◆ TASK REQUIREMENTS ◆
Your answer should be the lines of the material that include the word "none".
======== RAW DATA
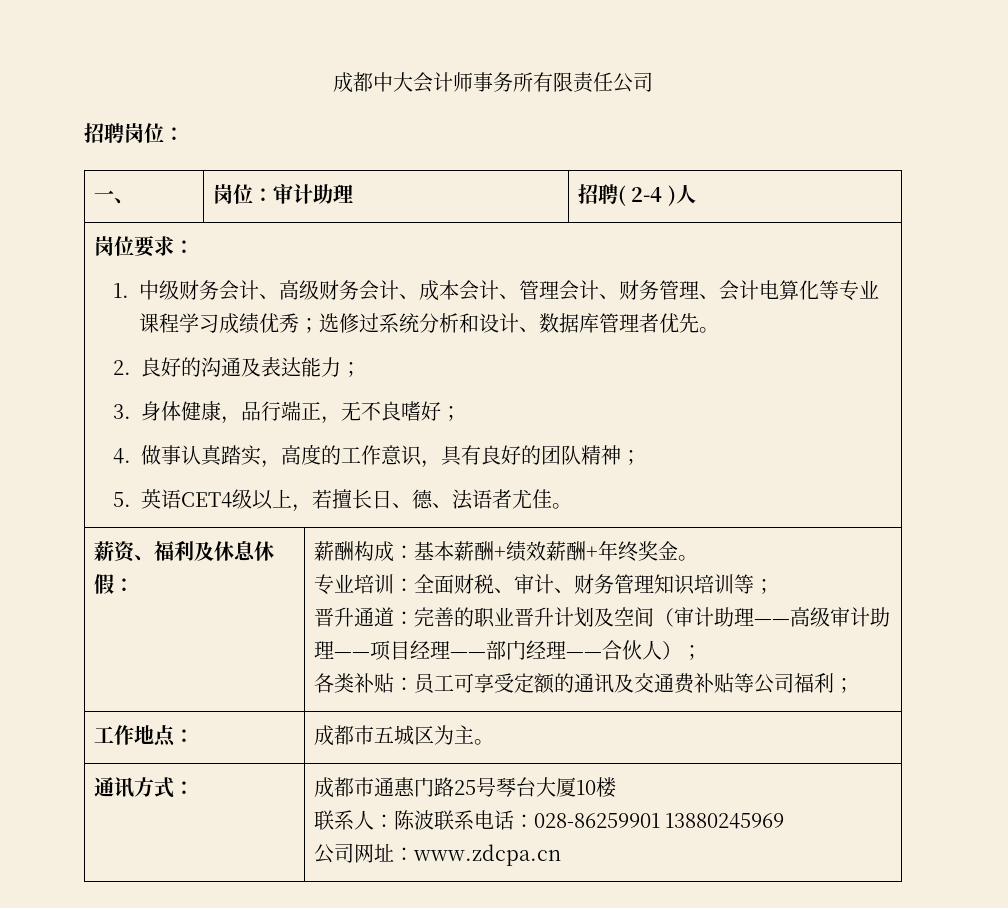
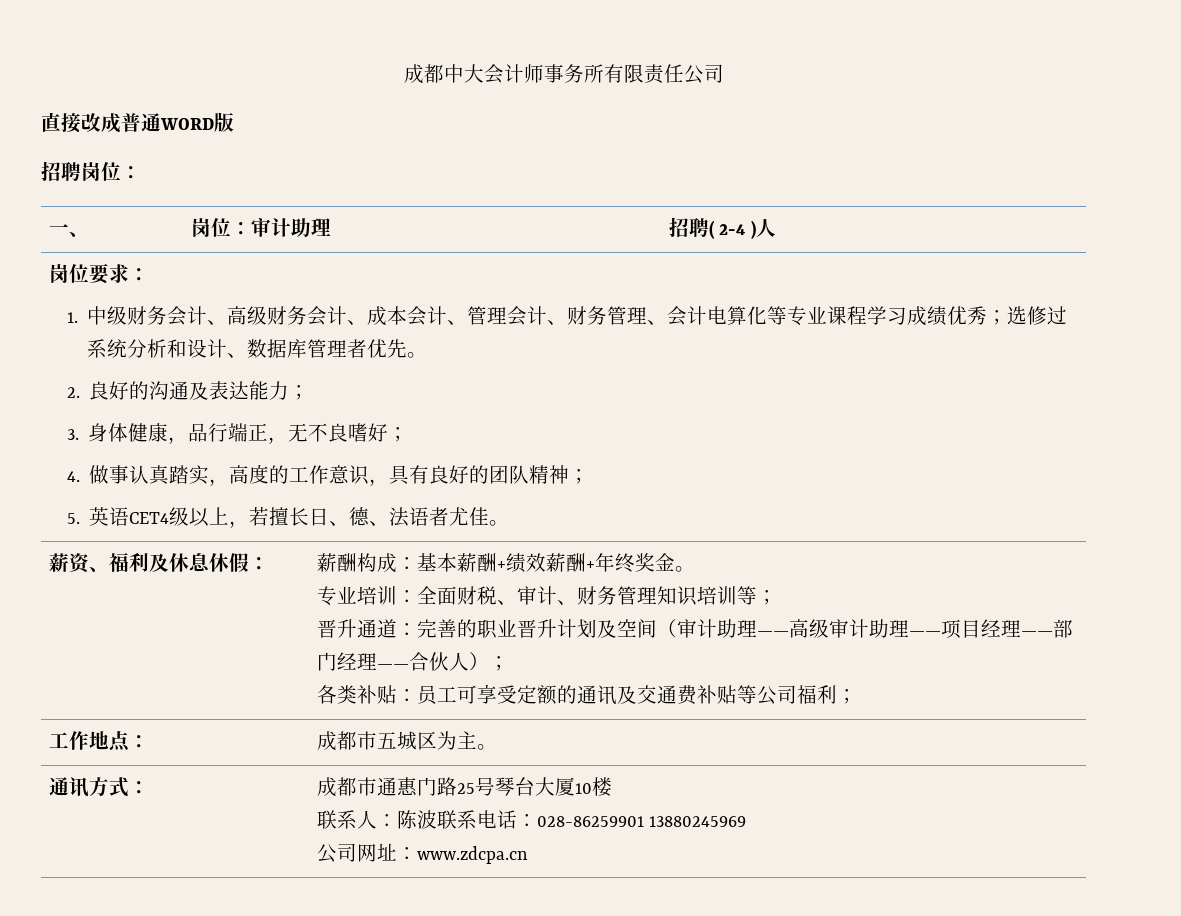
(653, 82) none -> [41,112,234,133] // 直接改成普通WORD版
================
======== RAW DATA
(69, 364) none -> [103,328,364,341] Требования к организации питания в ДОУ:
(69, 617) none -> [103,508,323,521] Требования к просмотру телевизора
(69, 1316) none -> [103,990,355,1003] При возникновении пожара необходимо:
================
======== RAW DATA
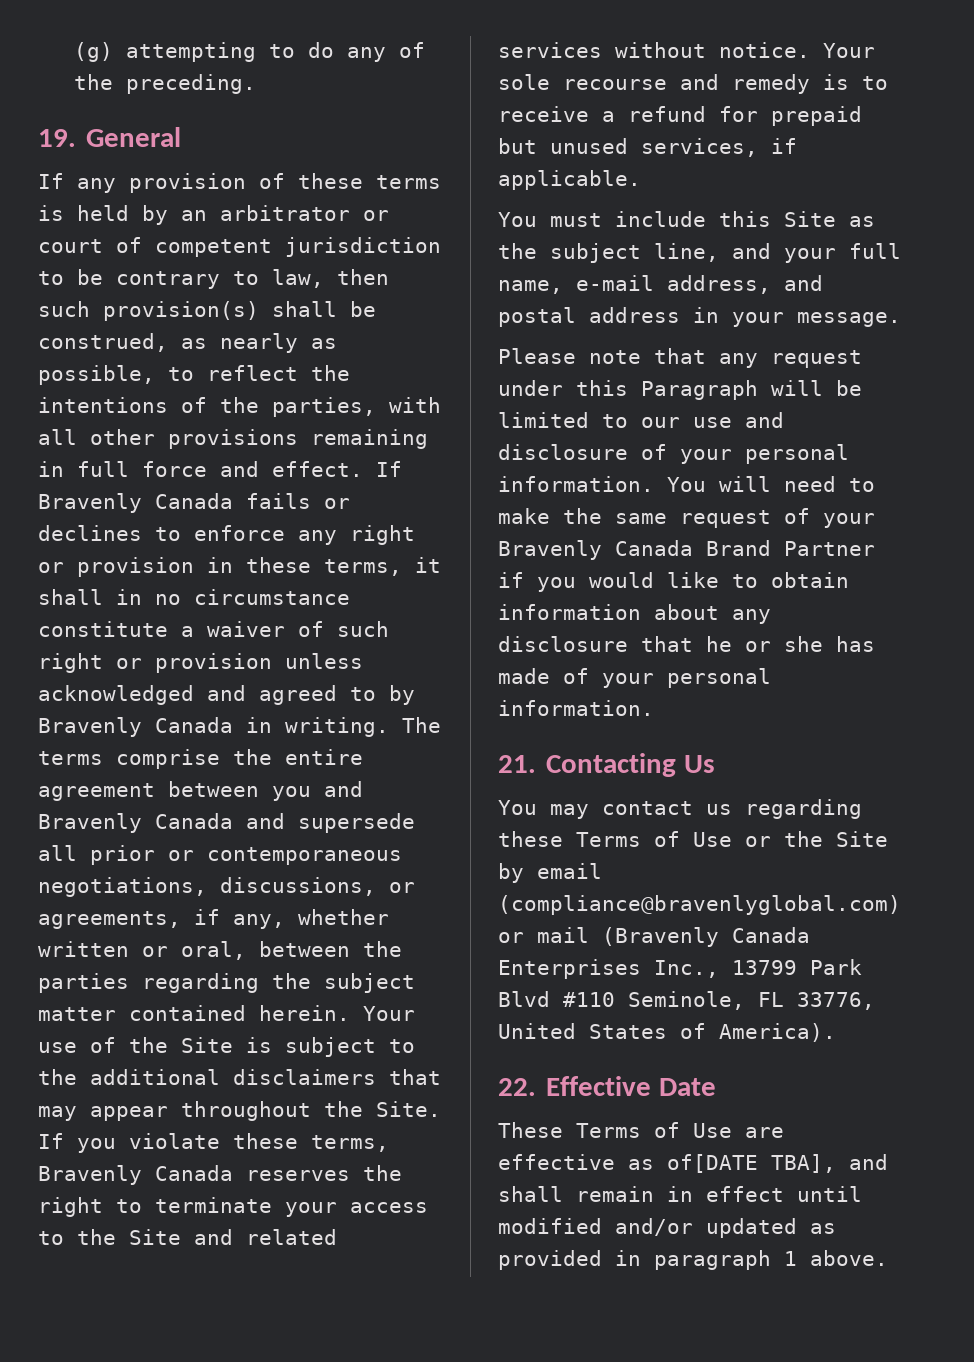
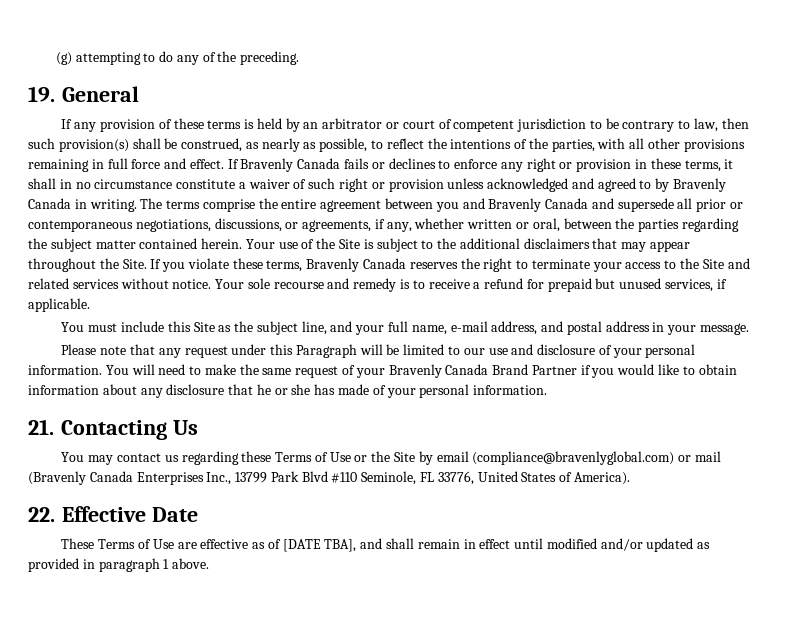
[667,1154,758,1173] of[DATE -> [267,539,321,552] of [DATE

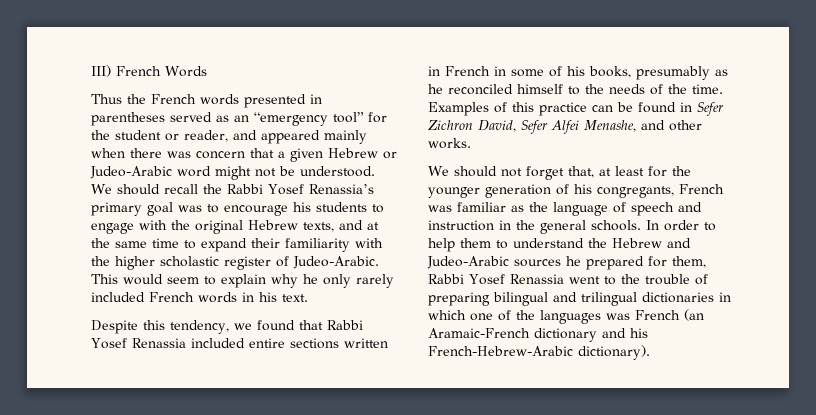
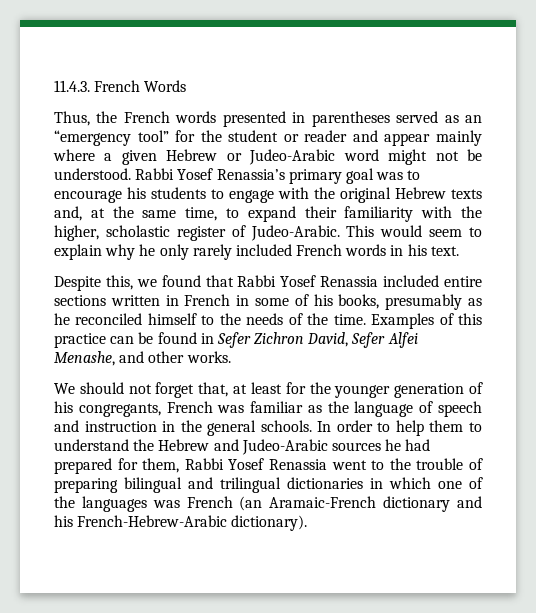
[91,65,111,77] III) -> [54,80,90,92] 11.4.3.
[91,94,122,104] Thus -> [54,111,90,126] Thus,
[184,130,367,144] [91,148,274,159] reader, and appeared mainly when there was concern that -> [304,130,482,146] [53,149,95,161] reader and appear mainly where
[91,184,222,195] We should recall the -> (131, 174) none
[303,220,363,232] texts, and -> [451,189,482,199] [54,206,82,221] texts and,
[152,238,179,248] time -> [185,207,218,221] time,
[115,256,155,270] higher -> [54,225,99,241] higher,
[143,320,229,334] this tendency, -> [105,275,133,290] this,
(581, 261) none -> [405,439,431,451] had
================
◆ WRITTEN RESPONSE ◆
(653, 82) none -> [41,112,234,133] // 直接改成普通WORD版
(69, 364) none -> [103,328,364,341] Требования к организации питания в ДОУ:
(69, 617) none -> [103,508,323,521] Требования к просмотру телевизора
(69, 1316) none -> [103,990,355,1003] При возникновении пожара необходимо:
[91,184,222,195] We should recall the -> (131, 174) none
(581, 261) none -> [405,439,431,451] had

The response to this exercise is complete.